START Text provided

President Putin’s oft quoted phrase regarding the collapse of the USSR as "the biggest geopolitical catastrophe,” got misquoted numerous times by politicians, analysts, and the media. To those who quote it, the phrase apparently signals Putin’s dreams of rebuilding the Russian Empire. What Putin actually said carried a different meaning than that which is usually attached to the quote:
"The demise of the Soviet Union was the greatest geopolitical catastrophe of the century. Whoever does not miss the Soviet Union has no heart. Whoever wants it back has no brain. I see that not everyone in the West has understood that the Soviet Union has disappeared from the political map of the world and that a new country has emerged with new humanist and ideological principles at the foundation of its existence.”
American media’s assault on Russia started right after Putin came to power, yet it took on new heights during the Winter Olympic Games in Sochi, which coincided with the protests in Ukraine at the end of 2013. The distortions and twisting of facts to create an image of Russia as an enemy is achieved best by using the technique of ‘personalization of a threat’. In Russia’s case, the whole focus of attention is concentrated on the personality of Putin and his role in conducting Russia’s foreign policy. ‘Personalization of a threat’ leads to downplaying substantive discussions of events and the role of the United States in provoking Russia’s foreign policy responses.
Newsweek, in its August 1st, 2014 issue, featured a cover page with a picture of Putin alongside huge letters stating: ” Putin’s Ukraine Mistakes Have Made Him a Pariah” The article, written by Owen Matthews gave a summary verdict of Putin’s involvement in the crash of the Malaysian airline, despite no formal investigation of the accident having even taken place.

END Text provided

- **Exercise requirements**
Continue the piece on American media coverage of Putin and Russia, starting after its final sentence.

START Extracted material

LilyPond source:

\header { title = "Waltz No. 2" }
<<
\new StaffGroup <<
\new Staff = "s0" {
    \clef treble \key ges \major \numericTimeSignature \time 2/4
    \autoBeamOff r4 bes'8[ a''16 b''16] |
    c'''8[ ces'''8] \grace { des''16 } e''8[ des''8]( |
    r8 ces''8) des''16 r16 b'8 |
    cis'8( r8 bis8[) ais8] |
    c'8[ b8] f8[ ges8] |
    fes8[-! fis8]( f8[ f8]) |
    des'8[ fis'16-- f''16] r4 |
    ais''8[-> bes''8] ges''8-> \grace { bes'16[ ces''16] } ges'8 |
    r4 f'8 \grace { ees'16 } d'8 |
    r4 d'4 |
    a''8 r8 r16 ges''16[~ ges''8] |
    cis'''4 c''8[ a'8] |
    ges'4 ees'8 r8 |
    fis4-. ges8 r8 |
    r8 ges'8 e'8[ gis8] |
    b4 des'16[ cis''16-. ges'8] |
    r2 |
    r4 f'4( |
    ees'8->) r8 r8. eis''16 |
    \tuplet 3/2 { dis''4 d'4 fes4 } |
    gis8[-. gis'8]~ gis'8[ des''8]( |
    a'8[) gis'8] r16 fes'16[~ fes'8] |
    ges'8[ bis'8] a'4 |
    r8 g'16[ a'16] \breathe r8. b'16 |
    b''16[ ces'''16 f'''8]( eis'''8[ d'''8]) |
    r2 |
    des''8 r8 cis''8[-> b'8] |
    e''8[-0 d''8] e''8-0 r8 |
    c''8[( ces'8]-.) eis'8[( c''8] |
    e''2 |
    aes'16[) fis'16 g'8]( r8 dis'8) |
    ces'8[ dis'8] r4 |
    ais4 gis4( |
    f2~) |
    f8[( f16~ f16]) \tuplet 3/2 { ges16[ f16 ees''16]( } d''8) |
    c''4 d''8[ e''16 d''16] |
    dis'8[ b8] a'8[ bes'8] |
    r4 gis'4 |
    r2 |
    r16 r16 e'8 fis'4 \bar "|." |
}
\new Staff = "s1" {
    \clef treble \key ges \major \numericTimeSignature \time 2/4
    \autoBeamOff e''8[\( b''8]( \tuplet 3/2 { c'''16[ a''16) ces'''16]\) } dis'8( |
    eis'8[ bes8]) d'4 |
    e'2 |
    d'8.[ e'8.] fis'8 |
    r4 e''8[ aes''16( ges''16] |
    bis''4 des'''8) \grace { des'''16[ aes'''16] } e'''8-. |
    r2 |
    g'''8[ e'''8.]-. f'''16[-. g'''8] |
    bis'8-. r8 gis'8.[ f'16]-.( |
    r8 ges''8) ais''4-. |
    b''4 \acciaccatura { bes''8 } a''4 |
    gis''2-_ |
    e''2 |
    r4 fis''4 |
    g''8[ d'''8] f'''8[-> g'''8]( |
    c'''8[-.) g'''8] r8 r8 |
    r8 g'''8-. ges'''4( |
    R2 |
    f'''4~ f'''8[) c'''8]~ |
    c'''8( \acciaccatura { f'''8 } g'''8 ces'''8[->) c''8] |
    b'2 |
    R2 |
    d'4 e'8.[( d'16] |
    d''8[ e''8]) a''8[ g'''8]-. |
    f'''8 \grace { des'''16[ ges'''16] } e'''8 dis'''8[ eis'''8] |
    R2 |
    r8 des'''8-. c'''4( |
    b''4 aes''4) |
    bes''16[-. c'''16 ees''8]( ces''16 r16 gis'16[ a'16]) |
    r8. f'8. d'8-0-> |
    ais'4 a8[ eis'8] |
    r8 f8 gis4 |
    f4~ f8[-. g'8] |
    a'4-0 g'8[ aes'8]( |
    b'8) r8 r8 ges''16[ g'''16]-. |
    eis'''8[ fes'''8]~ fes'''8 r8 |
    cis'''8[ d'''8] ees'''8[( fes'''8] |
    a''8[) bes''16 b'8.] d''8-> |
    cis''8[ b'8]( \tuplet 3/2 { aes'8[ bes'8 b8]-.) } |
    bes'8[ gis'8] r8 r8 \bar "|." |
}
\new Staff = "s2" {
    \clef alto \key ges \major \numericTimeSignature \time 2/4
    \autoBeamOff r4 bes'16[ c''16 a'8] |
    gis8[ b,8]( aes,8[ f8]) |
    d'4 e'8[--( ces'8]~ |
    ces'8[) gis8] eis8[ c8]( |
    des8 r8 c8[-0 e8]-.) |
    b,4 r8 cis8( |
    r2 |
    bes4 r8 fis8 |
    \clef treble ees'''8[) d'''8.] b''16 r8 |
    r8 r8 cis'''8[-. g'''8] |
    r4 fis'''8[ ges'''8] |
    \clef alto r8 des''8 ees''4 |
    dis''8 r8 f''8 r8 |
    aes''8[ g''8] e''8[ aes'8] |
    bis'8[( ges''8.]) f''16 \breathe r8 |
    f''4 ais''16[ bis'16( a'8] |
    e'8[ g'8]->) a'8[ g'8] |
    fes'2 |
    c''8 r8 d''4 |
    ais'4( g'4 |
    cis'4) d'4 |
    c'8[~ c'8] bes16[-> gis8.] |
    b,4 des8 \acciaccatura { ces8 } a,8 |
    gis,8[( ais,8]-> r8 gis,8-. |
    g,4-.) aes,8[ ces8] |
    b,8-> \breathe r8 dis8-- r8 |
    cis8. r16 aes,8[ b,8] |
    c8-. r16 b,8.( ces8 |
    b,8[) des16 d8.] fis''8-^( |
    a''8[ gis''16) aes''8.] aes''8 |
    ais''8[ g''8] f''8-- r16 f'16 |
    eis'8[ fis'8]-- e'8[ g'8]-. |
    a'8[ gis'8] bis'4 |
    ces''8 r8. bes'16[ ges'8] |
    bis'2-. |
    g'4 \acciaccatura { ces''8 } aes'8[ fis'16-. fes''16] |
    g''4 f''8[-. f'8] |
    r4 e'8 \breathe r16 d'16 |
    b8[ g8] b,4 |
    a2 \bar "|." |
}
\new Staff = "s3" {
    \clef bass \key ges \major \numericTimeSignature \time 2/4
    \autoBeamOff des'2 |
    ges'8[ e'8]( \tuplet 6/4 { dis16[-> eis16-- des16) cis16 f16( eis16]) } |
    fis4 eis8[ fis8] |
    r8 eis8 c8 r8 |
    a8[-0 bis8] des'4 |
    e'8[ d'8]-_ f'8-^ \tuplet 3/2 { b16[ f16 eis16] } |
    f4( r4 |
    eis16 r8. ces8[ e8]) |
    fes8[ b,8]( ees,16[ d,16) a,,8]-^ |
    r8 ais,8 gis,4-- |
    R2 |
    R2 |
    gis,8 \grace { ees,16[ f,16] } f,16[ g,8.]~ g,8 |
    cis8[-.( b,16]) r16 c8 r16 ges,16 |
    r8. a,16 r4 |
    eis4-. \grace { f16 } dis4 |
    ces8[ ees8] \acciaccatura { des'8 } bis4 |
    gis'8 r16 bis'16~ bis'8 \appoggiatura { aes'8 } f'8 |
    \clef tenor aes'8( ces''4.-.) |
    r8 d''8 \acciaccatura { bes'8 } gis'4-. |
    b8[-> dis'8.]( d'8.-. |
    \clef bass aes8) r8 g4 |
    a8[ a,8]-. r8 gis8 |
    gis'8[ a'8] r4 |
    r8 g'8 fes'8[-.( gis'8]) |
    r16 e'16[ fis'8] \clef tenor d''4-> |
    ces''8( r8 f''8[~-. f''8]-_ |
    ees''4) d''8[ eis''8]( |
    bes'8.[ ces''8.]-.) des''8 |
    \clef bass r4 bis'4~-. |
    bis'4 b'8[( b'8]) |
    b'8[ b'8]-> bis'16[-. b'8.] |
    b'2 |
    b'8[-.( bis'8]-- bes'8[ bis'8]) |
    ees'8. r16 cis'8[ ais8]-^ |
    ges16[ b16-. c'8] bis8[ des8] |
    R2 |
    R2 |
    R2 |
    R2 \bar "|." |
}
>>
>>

END Extracted material

- **Response below**
One of the more recent examples of a ‘shaper’ of media messages about Russia in the West is that of writer and foreign investment fund manager Bill Browder. In 2003, when Browder was still making billions in Russia, he backed Putin’s decision to arrest former Russian oligarch Mikhail Khodorkovsky, saying, "A nice, well-run authoritarian regime is better than an oligarchic mafia regime — and those are the choices on offer.” After Khodorkovsky’s arrest, Browder said: "People will forget in six months that Khodorkovsky is still sitting in jail.” During Khodorkovsky’s trial in 2005, Browder attacked the oligarch for the same asset-stripping behavior which Browder supported and profited from, telling the BBC: "Mr. Khodorkovsky is no martyr. He has left in his wake aggrieved investors too numerous to count and is widely credited with masterminding much of the financial trickery that plagued the Russian capital markets throughout the 1990s.” Browder tried to encourage Westerners to invest in Russia by writing in the New York Times: "Putin cares about foreign investors; he just doesn’t care about them enough to allow one oligarch to use his ill-gotten gains to hijack the state for his own economic purposes.” After Browder became unwelcome in Russia, he completely changed his narrative and started demonizing Putin and Russia as a state.
Examples of negative media are too many to mention, but the main victim of this negative media coverage of Russia is U.S. foreign policy itself. Instead of trying to understand complex issues, Russian foreign policy actions and internal developments are presented in a caricatured, black and white dichotomy, resulting in mistrust and making continuing reasonable dialogue between the two nations quite difficult.